• **EXERCISE DESCRIPTION**
All of the data that follows should be given again exactly, without its images.

Dataset entries:
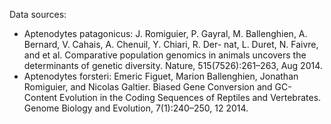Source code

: Data sources:

 * Aptenodytes patagonicus: J. Romiguier, P. Gayral, M. Ballenghien, A. Bernard, V. Cahais, A. Chenuil, Y. Chiari, R. Der-
nat, L. Duret, N. Faivre, and et al. Comparative population genomics in animals uncovers the
determinants of genetic diversity. Nature, 515(7526):261–263, Aug 2014.
 * Aptenodytes forsteri: Emeric Figuet, Marion Ballenghien, Jonathan Romiguier, and Nicolas Galtier. Biased Gene
Conversion and GC-Content Evolution in the Coding Sequences of Reptiles and Vertebrates.
Genome Biology and Evolution, 7(1):240–250, 12 2014.
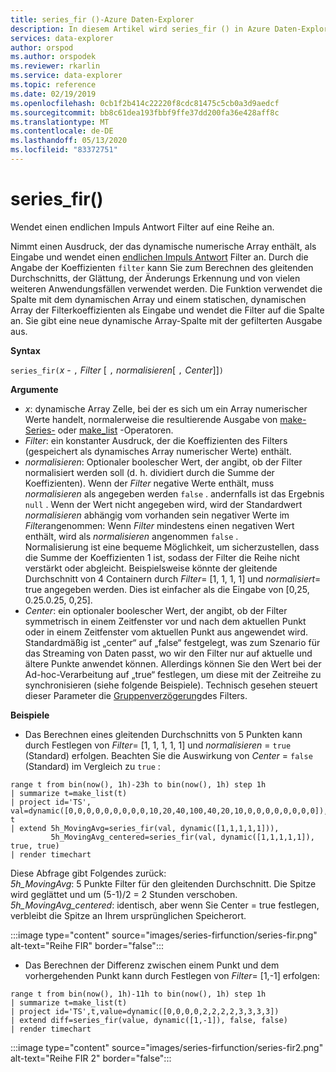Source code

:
 ```yaml
---
title: series_fir ()-Azure Daten-Explorer
description: In diesem Artikel wird series_fir () in Azure Daten-Explorer beschrieben.
services: data-explorer
author: orspod
ms.author: orspodek
ms.reviewer: rkarlin
ms.service: data-explorer
ms.topic: reference
ms.date: 02/19/2019
ms.openlocfilehash: 0cb1f2b414c22220f8cdc81475c5cb0a3d9aedcf
ms.sourcegitcommit: bb8c61dea193fbbf9ffe37dd200fa36e428aff8c
ms.translationtype: MT
ms.contentlocale: de-DE
ms.lasthandoff: 05/13/2020
ms.locfileid: "83372751"
---
```

# <a name="series_fir"></a>series_fir()

Wendet einen endlichen Impuls Antwort Filter auf eine Reihe an.  

Nimmt einen Ausdruck, der das dynamische numerische Array enthält, als Eingabe und wendet einen [endlichen Impuls Antwort](https://en.wikipedia.org/wiki/Finite_impulse_response) Filter an. Durch die Angabe der Koeffizienten `filter` kann Sie zum Berechnen des gleitenden Durchschnitts, der Glättung, der Änderungs Erkennung und von vielen weiteren Anwendungsfällen verwendet werden. Die Funktion verwendet die Spalte mit dem dynamischen Array und einem statischen, dynamischen Array der Filterkoeffizienten als Eingabe und wendet die Filter auf die Spalte an. Sie gibt eine neue dynamische Array-Spalte mit der gefilterten Ausgabe aus.  

**Syntax**

`series_fir(`*x* - `,` *Filter* [ `,` *normalisieren*[ `,` *Center*]]`)`

**Argumente**

* *x*: dynamische Array Zelle, bei der es sich um ein Array numerischer Werte handelt, normalerweise die resultierende Ausgabe von [make-Series-](make-seriesoperator.md) oder [make_list](makelist-aggfunction.md) -Operatoren.
* *Filter*: ein konstanter Ausdruck, der die Koeffizienten des Filters (gespeichert als dynamisches Array numerischer Werte) enthält.
* *normalisieren*: Optionaler boolescher Wert, der angibt, ob der Filter normalisiert werden soll (d. h. dividiert durch die Summe der Koeffizienten). Wenn der *Filter* negative Werte enthält, muss *normalisieren* als angegeben werden `false` . andernfalls ist das Ergebnis `null` . Wenn der Wert nicht angegeben wird, wird der Standardwert *normalisieren* abhängig vom vorhanden sein negativer Werte im *Filter*angenommen: Wenn *Filter* mindestens einen negativen Wert enthält, wird als *normalisieren* angenommen `false` .  
Normalisierung ist eine bequeme Möglichkeit, um sicherzustellen, dass die Summe der Koeffizienten 1 ist, sodass der Filter die Reihe nicht verstärkt oder abgleicht. Beispielsweise könnte der gleitende Durchschnitt von 4 Containern durch *Filter*= [1, 1, 1, 1] und *normalisiert*= true angegeben werden. Dies ist einfacher als die Eingabe von [0,25, 0.25.0.25, 0,25].
* *Center*: ein optionaler boolescher Wert, der angibt, ob der Filter symmetrisch in einem Zeitfenster vor und nach dem aktuellen Punkt oder in einem Zeitfenster vom aktuellen Punkt aus angewendet wird. Standardmäßig ist „center“ auf „false“ festgelegt, was zum Szenario für das Streaming von Daten passt, wo wir den Filter nur auf aktuelle und ältere Punkte anwendet können. Allerdings können Sie den Wert bei der Ad-hoc-Verarbeitung auf „true“ festlegen, um diese mit der Zeitreihe zu synchronisieren (siehe folgende Beispiele). Technisch gesehen steuert dieser Parameter die [Gruppenverzögerung](https://en.wikipedia.org/wiki/Group_delay_and_phase_delay)des Filters.

**Beispiele**

* Das Berechnen eines gleitenden Durchschnitts von 5 Punkten kann durch Festlegen von *Filter*= [1, 1, 1, 1, 1] und *normalisieren* = `true` (Standard) erfolgen. Beachten Sie die Auswirkung von *Center* = `false` (Standard) im Vergleich zu `true` :

<!-- csl: https://help.kusto.windows.net:443/Samples -->
```kusto
range t from bin(now(), 1h)-23h to bin(now(), 1h) step 1h
| summarize t=make_list(t)
| project id='TS', val=dynamic([0,0,0,0,0,0,0,0,0,10,20,40,100,40,20,10,0,0,0,0,0,0,0,0]), t
| extend 5h_MovingAvg=series_fir(val, dynamic([1,1,1,1,1])),
         5h_MovingAvg_centered=series_fir(val, dynamic([1,1,1,1,1]), true, true)
| render timechart
```

Diese Abfrage gibt Folgendes zurück:  
*5h_MovingAvg*: 5 Punkte Filter für den gleitenden Durchschnitt. Die Spitze wird geglättet und um (5-1)/2 = 2 Stunden verschoben.  
*5h_MovingAvg_centered*: identisch, aber wenn Sie Center = true festlegen, verbleibt die Spitze an Ihrem ursprünglichen Speicherort.

:::image type="content" source="images/series-firfunction/series-fir.png" alt-text="Reihe FIR" border="false":::

* Das Berechnen der Differenz zwischen einem Punkt und dem vorhergehenden Punkt kann durch Festlegen von *Filter*= [1,-1] erfolgen:

<!-- csl: https://help.kusto.windows.net:443/Samples -->
```kusto
range t from bin(now(), 1h)-11h to bin(now(), 1h) step 1h
| summarize t=make_list(t)
| project id='TS',t,value=dynamic([0,0,0,0,2,2,2,2,3,3,3,3])
| extend diff=series_fir(value, dynamic([1,-1]), false, false)
| render timechart
```

:::image type="content" source="images/series-firfunction/series-fir2.png" alt-text="Reihe FIR 2" border="false":::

• **SOLUTION FOR THIS EXERCISE**
Source code

: Data sources:

 * Aptenodytes patagonicus: J. Romiguier, P. Gayral, M. Ballenghien, A. Bernard, V. Cahais, A. Chenuil, Y. Chiari, R. Der-
nat, L. Duret, N. Faivre, and et al. Comparative population genomics in animals uncovers the
determinants of genetic diversity. Nature, 515(7526):261–263, Aug 2014.
 * Aptenodytes forsteri: Emeric Figuet, Marion Ballenghien, Jonathan Romiguier, and Nicolas Galtier. Biased Gene
Conversion and GC-Content Evolution in the Coding Sequences of Reptiles and Vertebrates.
Genome Biology and Evolution, 7(1):240–250, 12 2014.
Source code

:
 ```yaml
---
title: series_fir ()-Azure Daten-Explorer
description: In diesem Artikel wird series_fir () in Azure Daten-Explorer beschrieben.
services: data-explorer
author: orspod
ms.author: orspodek
ms.reviewer: rkarlin
ms.service: data-explorer
ms.topic: reference
ms.date: 02/19/2019
ms.openlocfilehash: 0cb1f2b414c22220f8cdc81475c5cb0a3d9aedcf
ms.sourcegitcommit: bb8c61dea193fbbf9ffe37dd200fa36e428aff8c
ms.translationtype: MT
ms.contentlocale: de-DE
ms.lasthandoff: 05/13/2020
ms.locfileid: "83372751"
---
```

# <a name="series_fir"></a>series_fir()

Wendet einen endlichen Impuls Antwort Filter auf eine Reihe an.  

Nimmt einen Ausdruck, der das dynamische numerische Array enthält, als Eingabe und wendet einen [endlichen Impuls Antwort](https://en.wikipedia.org/wiki/Finite_impulse_response) Filter an. Durch die Angabe der Koeffizienten `filter` kann Sie zum Berechnen des gleitenden Durchschnitts, der Glättung, der Änderungs Erkennung und von vielen weiteren Anwendungsfällen verwendet werden. Die Funktion verwendet die Spalte mit dem dynamischen Array und einem statischen, dynamischen Array der Filterkoeffizienten als Eingabe und wendet die Filter auf die Spalte an. Sie gibt eine neue dynamische Array-Spalte mit der gefilterten Ausgabe aus.  

**Syntax**

`series_fir(`*x* - `,` *Filter* [ `,` *normalisieren*[ `,` *Center*]]`)`

**Argumente**

* *x*: dynamische Array Zelle, bei der es sich um ein Array numerischer Werte handelt, normalerweise die resultierende Ausgabe von [make-Series-](make-seriesoperator.md) oder [make_list](makelist-aggfunction.md) -Operatoren.
* *Filter*: ein konstanter Ausdruck, der die Koeffizienten des Filters (gespeichert als dynamisches Array numerischer Werte) enthält.
* *normalisieren*: Optionaler boolescher Wert, der angibt, ob der Filter normalisiert werden soll (d. h. dividiert durch die Summe der Koeffizienten). Wenn der *Filter* negative Werte enthält, muss *normalisieren* als angegeben werden `false` . andernfalls ist das Ergebnis `null` . Wenn der Wert nicht angegeben wird, wird der Standardwert *normalisieren* abhängig vom vorhanden sein negativer Werte im *Filter*angenommen: Wenn *Filter* mindestens einen negativen Wert enthält, wird als *normalisieren* angenommen `false` .  
Normalisierung ist eine bequeme Möglichkeit, um sicherzustellen, dass die Summe der Koeffizienten 1 ist, sodass der Filter die Reihe nicht verstärkt oder abgleicht. Beispielsweise könnte der gleitende Durchschnitt von 4 Containern durch *Filter*= [1, 1, 1, 1] und *normalisiert*= true angegeben werden. Dies ist einfacher als die Eingabe von [0,25, 0.25.0.25, 0,25].
* *Center*: ein optionaler boolescher Wert, der angibt, ob der Filter symmetrisch in einem Zeitfenster vor und nach dem aktuellen Punkt oder in einem Zeitfenster vom aktuellen Punkt aus angewendet wird. Standardmäßig ist „center“ auf „false“ festgelegt, was zum Szenario für das Streaming von Daten passt, wo wir den Filter nur auf aktuelle und ältere Punkte anwendet können. Allerdings können Sie den Wert bei der Ad-hoc-Verarbeitung auf „true“ festlegen, um diese mit der Zeitreihe zu synchronisieren (siehe folgende Beispiele). Technisch gesehen steuert dieser Parameter die [Gruppenverzögerung](https://en.wikipedia.org/wiki/Group_delay_and_phase_delay)des Filters.

**Beispiele**

* Das Berechnen eines gleitenden Durchschnitts von 5 Punkten kann durch Festlegen von *Filter*= [1, 1, 1, 1, 1] und *normalisieren* = `true` (Standard) erfolgen. Beachten Sie die Auswirkung von *Center* = `false` (Standard) im Vergleich zu `true` :

<!-- csl: https://help.kusto.windows.net:443/Samples -->
```kusto
range t from bin(now(), 1h)-23h to bin(now(), 1h) step 1h
| summarize t=make_list(t)
| project id='TS', val=dynamic([0,0,0,0,0,0,0,0,0,10,20,40,100,40,20,10,0,0,0,0,0,0,0,0]), t
| extend 5h_MovingAvg=series_fir(val, dynamic([1,1,1,1,1])),
         5h_MovingAvg_centered=series_fir(val, dynamic([1,1,1,1,1]), true, true)
| render timechart
```

Diese Abfrage gibt Folgendes zurück:  
*5h_MovingAvg*: 5 Punkte Filter für den gleitenden Durchschnitt. Die Spitze wird geglättet und um (5-1)/2 = 2 Stunden verschoben.  
*5h_MovingAvg_centered*: identisch, aber wenn Sie Center = true festlegen, verbleibt die Spitze an Ihrem ursprünglichen Speicherort.

:::image type="content" source="images/series-firfunction/series-fir.png" alt-text="Reihe FIR" border="false":::

* Das Berechnen der Differenz zwischen einem Punkt und dem vorhergehenden Punkt kann durch Festlegen von *Filter*= [1,-1] erfolgen:

<!-- csl: https://help.kusto.windows.net:443/Samples -->
```kusto
range t from bin(now(), 1h)-11h to bin(now(), 1h) step 1h
| summarize t=make_list(t)
| project id='TS',t,value=dynamic([0,0,0,0,2,2,2,2,3,3,3,3])
| extend diff=series_fir(value, dynamic([1,-1]), false, false)
| render timechart
```

:::image type="content" source="images/series-firfunction/series-fir2.png" alt-text="Reihe FIR 2" border="false":::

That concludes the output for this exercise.